> _Your task_
In the records below, find each line containing the word "نوزادان" and copy it.

> _Listed entries_
- - - - -
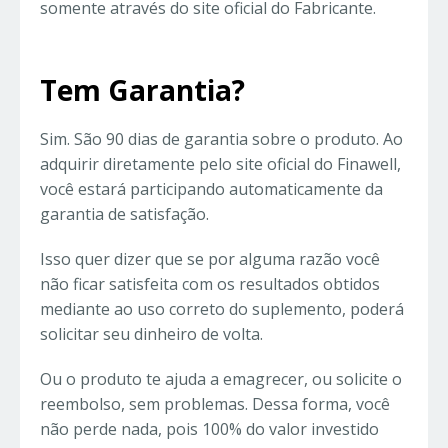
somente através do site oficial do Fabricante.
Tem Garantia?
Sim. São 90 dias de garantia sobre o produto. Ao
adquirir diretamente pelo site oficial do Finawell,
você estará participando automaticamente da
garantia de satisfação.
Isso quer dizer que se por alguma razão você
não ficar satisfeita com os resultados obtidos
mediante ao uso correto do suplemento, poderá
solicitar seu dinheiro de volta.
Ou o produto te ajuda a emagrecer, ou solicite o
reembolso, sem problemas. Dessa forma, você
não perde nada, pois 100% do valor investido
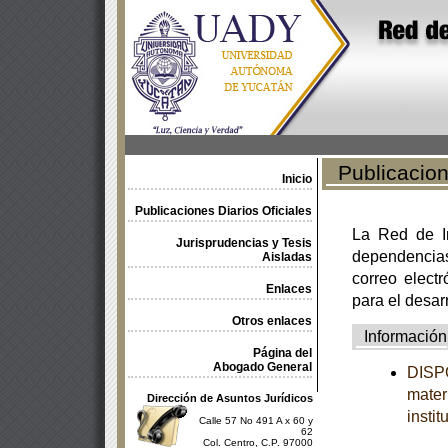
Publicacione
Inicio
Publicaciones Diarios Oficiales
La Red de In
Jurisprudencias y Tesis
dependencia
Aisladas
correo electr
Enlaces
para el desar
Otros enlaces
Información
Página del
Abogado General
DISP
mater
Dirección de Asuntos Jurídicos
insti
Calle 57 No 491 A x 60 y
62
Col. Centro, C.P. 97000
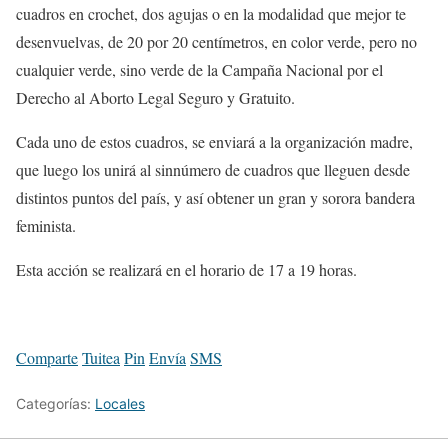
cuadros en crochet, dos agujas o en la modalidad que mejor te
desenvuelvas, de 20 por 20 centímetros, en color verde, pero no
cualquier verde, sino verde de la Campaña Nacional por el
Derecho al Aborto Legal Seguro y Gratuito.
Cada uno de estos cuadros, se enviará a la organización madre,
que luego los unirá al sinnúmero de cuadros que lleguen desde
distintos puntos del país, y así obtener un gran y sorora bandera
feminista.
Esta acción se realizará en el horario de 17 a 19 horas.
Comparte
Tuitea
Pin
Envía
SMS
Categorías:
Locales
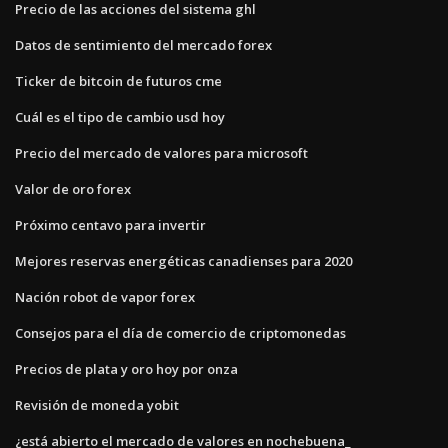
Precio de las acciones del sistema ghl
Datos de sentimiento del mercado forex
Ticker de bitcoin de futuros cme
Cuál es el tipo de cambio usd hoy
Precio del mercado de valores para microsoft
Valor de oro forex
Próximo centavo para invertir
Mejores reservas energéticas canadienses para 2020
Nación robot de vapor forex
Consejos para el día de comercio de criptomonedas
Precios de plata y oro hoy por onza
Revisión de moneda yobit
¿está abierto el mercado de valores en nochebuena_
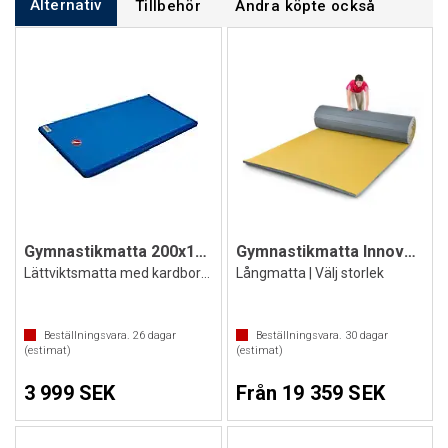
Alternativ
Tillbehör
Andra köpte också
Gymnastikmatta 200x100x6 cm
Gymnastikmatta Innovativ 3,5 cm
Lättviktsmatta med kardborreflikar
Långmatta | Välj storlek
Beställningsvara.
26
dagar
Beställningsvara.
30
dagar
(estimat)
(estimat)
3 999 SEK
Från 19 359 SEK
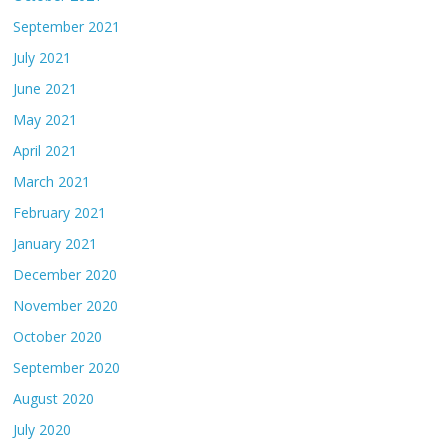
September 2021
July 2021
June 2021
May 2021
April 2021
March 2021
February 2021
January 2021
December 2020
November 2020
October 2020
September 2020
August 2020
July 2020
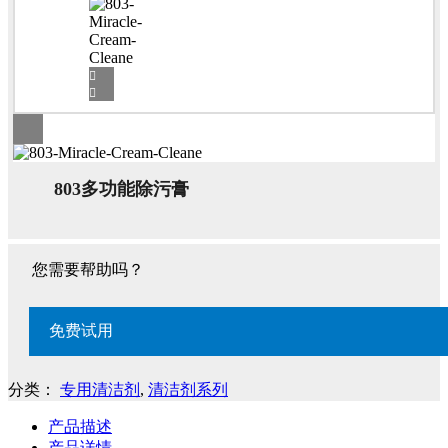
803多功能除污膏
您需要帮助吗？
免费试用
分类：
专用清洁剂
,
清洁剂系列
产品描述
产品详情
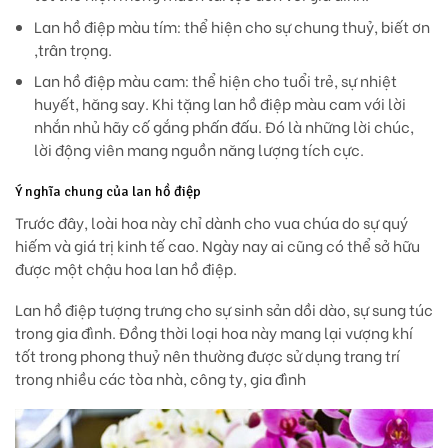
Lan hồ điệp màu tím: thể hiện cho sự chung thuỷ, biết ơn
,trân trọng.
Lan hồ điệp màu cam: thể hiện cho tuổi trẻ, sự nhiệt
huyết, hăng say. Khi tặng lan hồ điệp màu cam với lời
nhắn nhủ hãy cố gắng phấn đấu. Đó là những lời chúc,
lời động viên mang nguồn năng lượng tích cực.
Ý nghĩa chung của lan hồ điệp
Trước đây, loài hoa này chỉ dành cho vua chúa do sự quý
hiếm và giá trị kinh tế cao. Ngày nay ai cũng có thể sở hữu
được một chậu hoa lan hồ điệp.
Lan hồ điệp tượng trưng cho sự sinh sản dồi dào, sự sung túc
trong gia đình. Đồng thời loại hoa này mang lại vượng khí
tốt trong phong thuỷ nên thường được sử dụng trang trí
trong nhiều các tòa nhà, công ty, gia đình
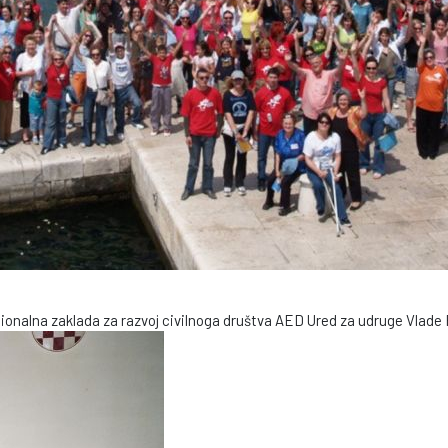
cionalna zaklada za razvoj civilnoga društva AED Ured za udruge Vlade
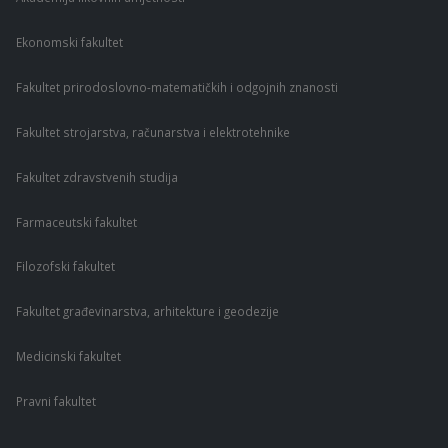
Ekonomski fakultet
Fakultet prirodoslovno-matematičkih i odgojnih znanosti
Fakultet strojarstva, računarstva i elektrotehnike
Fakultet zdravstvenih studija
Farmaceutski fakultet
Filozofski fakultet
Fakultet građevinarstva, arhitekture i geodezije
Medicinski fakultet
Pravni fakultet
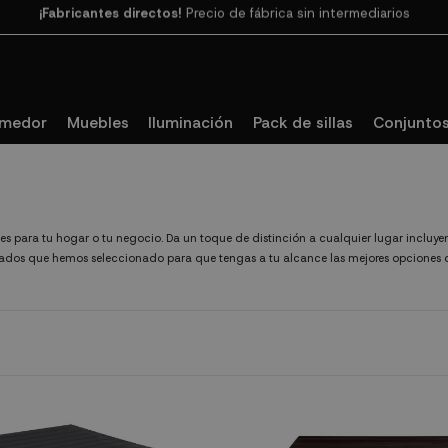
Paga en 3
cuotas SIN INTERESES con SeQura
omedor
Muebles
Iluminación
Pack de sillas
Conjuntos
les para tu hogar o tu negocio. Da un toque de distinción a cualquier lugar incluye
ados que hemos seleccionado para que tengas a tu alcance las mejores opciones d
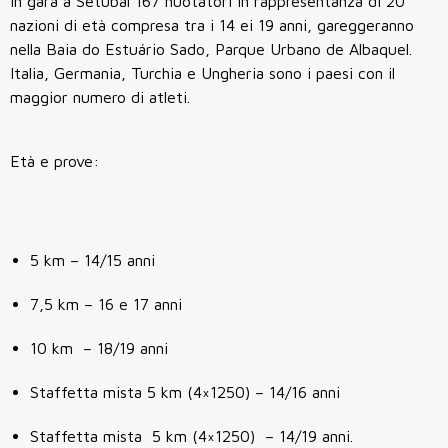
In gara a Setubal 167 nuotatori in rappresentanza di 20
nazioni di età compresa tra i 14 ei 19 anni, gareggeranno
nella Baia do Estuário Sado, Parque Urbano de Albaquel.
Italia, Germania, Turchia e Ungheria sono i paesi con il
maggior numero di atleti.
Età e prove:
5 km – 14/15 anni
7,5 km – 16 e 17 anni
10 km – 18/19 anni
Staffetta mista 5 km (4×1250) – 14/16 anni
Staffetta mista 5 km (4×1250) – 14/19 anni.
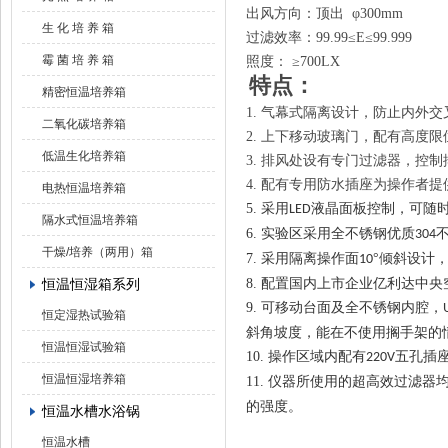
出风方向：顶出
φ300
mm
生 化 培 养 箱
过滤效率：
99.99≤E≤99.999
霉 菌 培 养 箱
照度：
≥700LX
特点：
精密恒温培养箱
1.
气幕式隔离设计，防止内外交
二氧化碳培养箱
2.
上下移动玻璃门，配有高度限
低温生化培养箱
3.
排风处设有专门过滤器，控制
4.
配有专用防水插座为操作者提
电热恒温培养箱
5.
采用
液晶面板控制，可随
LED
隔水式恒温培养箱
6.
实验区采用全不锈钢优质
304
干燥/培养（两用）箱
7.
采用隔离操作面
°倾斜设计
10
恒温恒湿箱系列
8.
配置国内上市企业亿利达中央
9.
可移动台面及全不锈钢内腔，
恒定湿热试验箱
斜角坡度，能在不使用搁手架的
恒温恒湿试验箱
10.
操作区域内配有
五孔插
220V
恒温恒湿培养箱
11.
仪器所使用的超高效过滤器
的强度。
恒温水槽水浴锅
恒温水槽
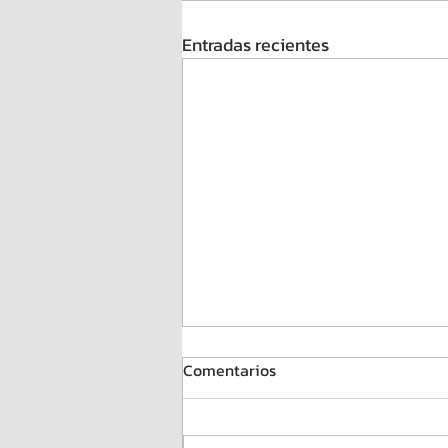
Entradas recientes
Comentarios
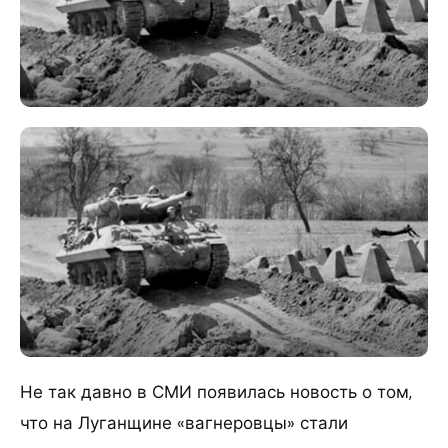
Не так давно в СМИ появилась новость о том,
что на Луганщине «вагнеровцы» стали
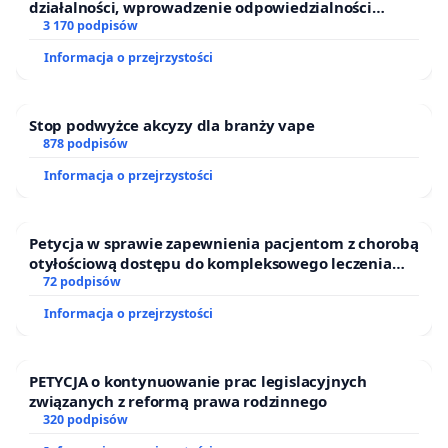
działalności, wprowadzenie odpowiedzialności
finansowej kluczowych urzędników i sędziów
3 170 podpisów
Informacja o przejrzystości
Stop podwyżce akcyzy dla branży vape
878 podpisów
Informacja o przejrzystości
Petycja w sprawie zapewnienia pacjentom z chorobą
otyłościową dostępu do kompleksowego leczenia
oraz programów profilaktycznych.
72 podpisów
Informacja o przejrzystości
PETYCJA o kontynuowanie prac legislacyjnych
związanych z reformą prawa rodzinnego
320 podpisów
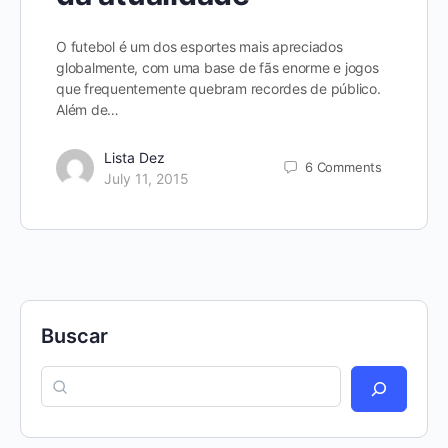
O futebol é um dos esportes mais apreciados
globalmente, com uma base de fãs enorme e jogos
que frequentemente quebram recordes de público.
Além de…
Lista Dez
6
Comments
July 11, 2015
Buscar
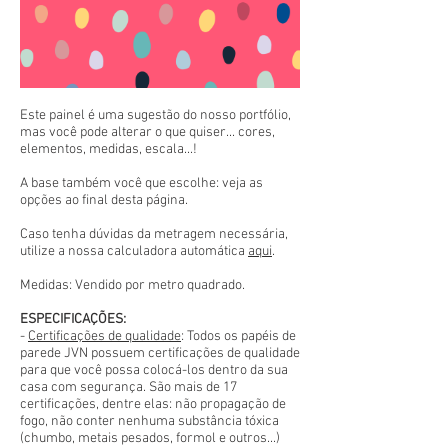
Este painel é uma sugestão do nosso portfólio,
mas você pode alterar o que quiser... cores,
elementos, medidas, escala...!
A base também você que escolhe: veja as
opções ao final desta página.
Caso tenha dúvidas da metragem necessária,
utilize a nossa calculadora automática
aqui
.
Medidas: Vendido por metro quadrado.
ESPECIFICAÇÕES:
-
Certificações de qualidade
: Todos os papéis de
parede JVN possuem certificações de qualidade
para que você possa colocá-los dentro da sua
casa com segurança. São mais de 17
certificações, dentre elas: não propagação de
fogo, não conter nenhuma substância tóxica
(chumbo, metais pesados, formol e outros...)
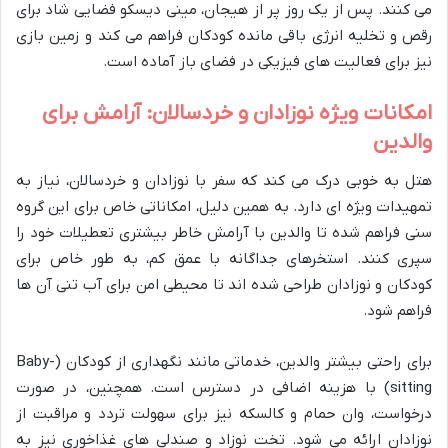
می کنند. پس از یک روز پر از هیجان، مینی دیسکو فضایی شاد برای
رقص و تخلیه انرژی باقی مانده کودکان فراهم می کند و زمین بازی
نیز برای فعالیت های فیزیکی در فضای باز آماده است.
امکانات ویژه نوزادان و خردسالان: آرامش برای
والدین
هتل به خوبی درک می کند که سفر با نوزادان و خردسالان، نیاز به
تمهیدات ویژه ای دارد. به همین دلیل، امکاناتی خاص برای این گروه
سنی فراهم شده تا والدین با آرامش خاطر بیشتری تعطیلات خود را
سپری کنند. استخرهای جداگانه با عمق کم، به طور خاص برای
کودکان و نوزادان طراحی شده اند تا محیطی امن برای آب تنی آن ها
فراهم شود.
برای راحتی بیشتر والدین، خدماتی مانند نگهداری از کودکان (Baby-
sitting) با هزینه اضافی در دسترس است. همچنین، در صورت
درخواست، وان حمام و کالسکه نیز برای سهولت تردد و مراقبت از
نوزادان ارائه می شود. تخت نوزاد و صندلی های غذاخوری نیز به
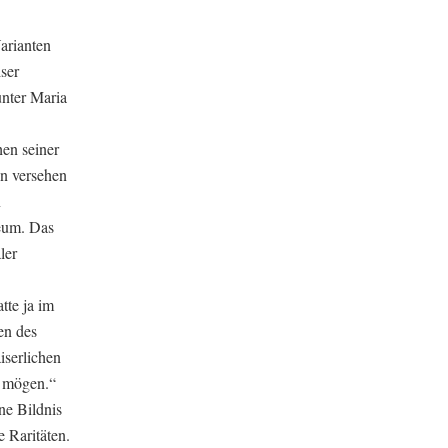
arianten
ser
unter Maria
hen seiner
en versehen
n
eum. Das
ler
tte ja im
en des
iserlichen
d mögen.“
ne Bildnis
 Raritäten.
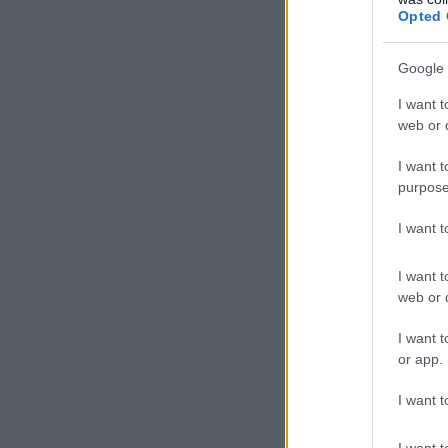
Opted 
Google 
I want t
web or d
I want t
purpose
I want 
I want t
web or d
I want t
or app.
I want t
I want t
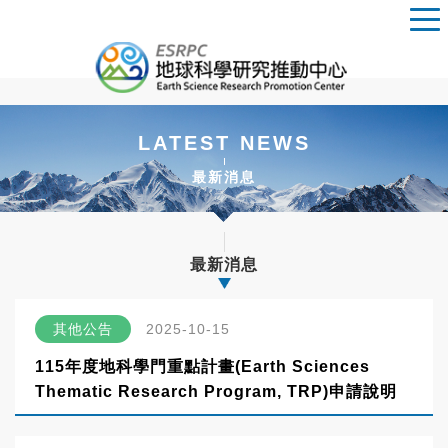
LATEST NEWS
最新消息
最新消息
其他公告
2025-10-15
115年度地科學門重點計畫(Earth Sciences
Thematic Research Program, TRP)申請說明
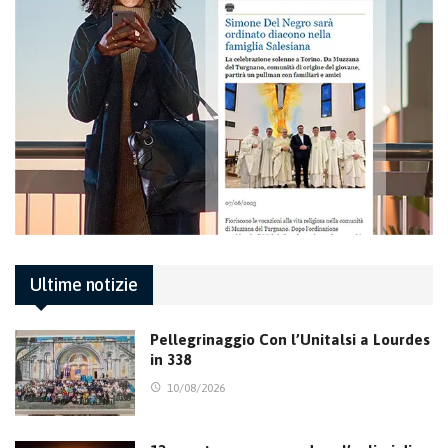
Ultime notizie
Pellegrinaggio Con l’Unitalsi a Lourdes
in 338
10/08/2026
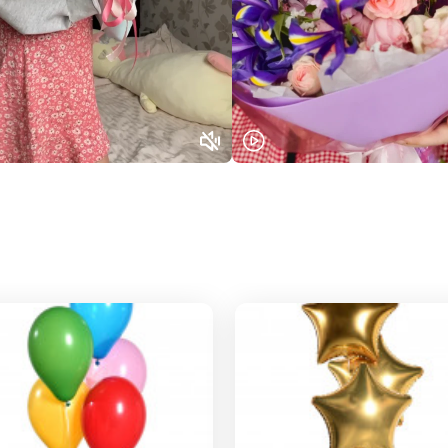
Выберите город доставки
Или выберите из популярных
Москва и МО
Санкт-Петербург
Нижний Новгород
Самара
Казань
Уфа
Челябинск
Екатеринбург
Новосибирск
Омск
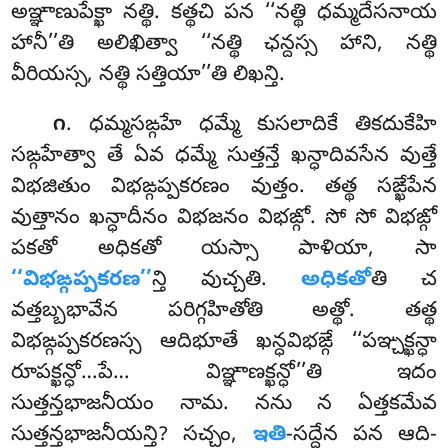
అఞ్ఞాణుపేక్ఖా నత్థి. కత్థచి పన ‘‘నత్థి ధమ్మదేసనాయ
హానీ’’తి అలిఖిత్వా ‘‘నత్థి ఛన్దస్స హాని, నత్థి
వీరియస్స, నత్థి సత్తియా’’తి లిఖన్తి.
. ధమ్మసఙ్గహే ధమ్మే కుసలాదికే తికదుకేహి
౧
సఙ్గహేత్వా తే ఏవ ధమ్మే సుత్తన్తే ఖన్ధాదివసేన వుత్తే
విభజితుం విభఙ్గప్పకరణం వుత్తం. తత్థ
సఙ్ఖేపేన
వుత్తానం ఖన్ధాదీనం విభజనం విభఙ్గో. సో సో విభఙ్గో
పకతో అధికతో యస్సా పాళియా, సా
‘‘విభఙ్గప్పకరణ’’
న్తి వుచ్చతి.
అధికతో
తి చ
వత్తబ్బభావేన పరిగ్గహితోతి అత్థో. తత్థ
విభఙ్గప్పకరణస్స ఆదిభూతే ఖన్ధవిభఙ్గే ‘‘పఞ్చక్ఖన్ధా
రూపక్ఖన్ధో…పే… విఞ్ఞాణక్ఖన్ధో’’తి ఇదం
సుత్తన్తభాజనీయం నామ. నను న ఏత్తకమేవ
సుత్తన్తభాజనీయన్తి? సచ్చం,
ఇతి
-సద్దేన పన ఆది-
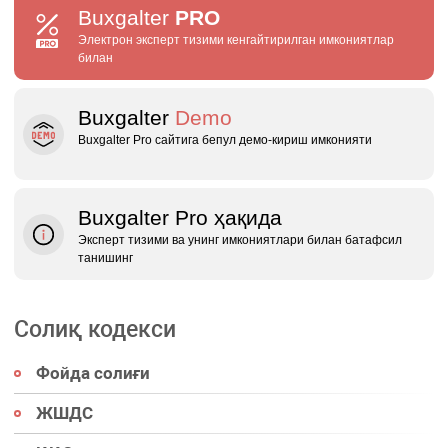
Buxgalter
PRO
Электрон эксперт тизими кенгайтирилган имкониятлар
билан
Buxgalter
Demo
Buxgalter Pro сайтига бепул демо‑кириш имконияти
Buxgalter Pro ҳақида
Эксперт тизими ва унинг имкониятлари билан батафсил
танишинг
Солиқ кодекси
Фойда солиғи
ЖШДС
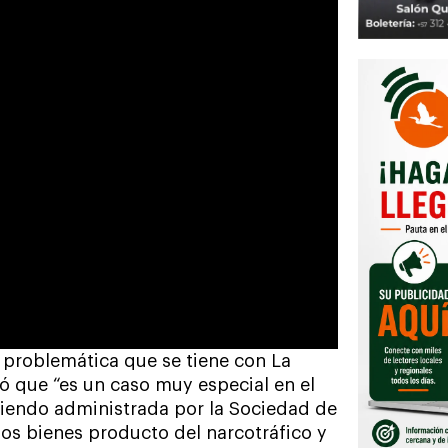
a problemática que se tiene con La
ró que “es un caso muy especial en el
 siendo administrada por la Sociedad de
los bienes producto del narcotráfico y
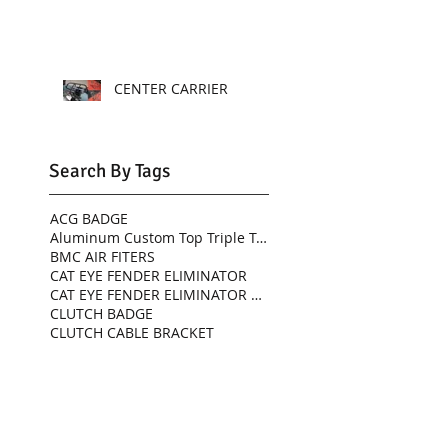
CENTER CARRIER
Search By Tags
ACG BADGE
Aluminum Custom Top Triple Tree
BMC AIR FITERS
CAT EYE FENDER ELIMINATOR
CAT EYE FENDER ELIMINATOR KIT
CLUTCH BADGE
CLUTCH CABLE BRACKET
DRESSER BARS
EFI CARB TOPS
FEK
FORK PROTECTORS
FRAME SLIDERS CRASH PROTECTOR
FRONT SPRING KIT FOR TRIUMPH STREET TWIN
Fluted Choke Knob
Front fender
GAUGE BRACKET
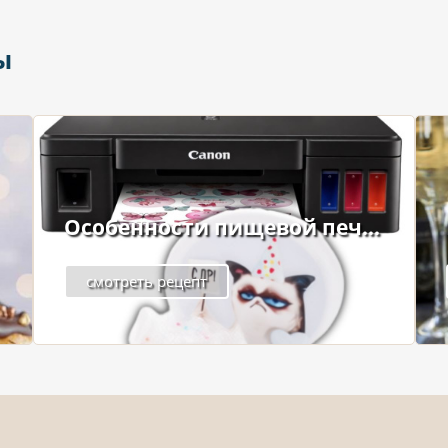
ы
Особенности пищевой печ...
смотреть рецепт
- - - - -
> _Response to the exercise_
امکانات ویژه نوزادان و خردسالان: آرامش برای
هتل به خوبی درک می کند که سفر با نوزادان و خردسالان، نیاز به
کودکان و نوزادان طراحی شده اند تا محیطی امن برای آب تنی آن ها
نوزادان ارائه می شود. تخت نوزاد و صندلی های غذاخوری نیز به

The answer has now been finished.